**DIRECTIVE A:** In the Flint water text, shorten the paragraph that begins "It's become something of a mantra" into a brief bulleted list that keeps its main facts.
**DIRECTIVE B:** Retype, word for word, the part of the Flint water text from "TERESA WELLS: You" up to and including "safe to drink.".

STEPHEN CARMODY, BYLINE: On a cold afternoon yesterday, as late April flurries swirled in the air, Teresa Wells sat in her car in a long line with others stretching past fast-food shops and strip clubs on Flint's south side. She was waiting to pick up a few of the remaining cases of bottled water at one of the city's four distribution centers, and she wasn't happy.
TERESA WELLS: You know, it is bad enough we got to take a shower and wash your hair in it. I'm just upset about it. You know, I'm paying buck-oh (ph) taxes for what? For poison water?
CARMODY: It's become something of a mantra here for many Flint residents to say that their water is poisoned since in a move to save money four years ago, Flint's drinking water source was switched to the Flint River, and improperly treated river water damaged city pipes, which leached lead into the drinking water. Since then, the water source was switched back, and pipes are being replaced. Experts say Flint's water supply is now safe to drink.
MARC EDWARDS: All the parameters are showing Flint water is in the range of other cities with old pipes.

**DATA EXTRACT:**
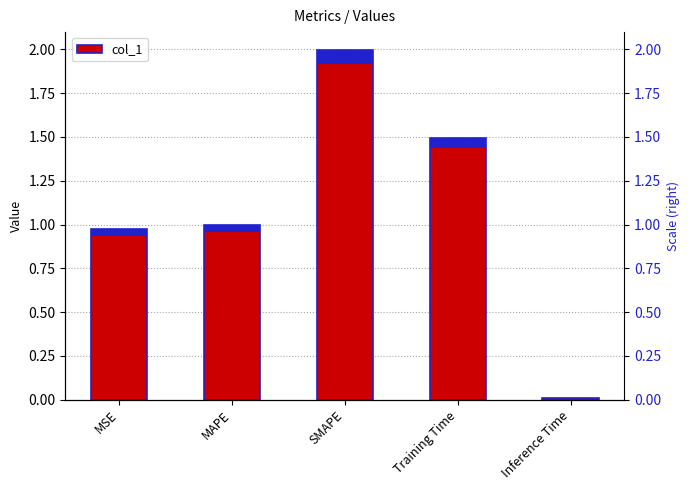

Between Inference Time and Training Time, which is larger?

Training Time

**WORKED SOLUTION A:**
- Many Flint residents now routinely say their water is poisoned.
- Four years ago, to save money, the city switched its drinking water source to the Flint River.
- The river water was not properly treated and damaged city pipes, which leached lead into the drinking water.
- The source has since been switched back, and pipes are being replaced.
- Experts say Flint's water is now safe to drink.

**WORKED SOLUTION B:**
TERESA WELLS: You know, it is bad enough we got to take a shower and wash your hair in it. I'm just upset about it. You know, I'm paying buck-oh (ph) taxes for what? For poison water?
CARMODY: It's become something of a mantra here for many Flint residents to say that their water is poisoned since in a move to save money four years ago, Flint's drinking water source was switched to the Flint River, and improperly treated river water damaged city pipes, which leached lead into the drinking water. Since then, the water source was switched back, and pipes are being replaced. Experts say Flint's water supply is now safe to drink.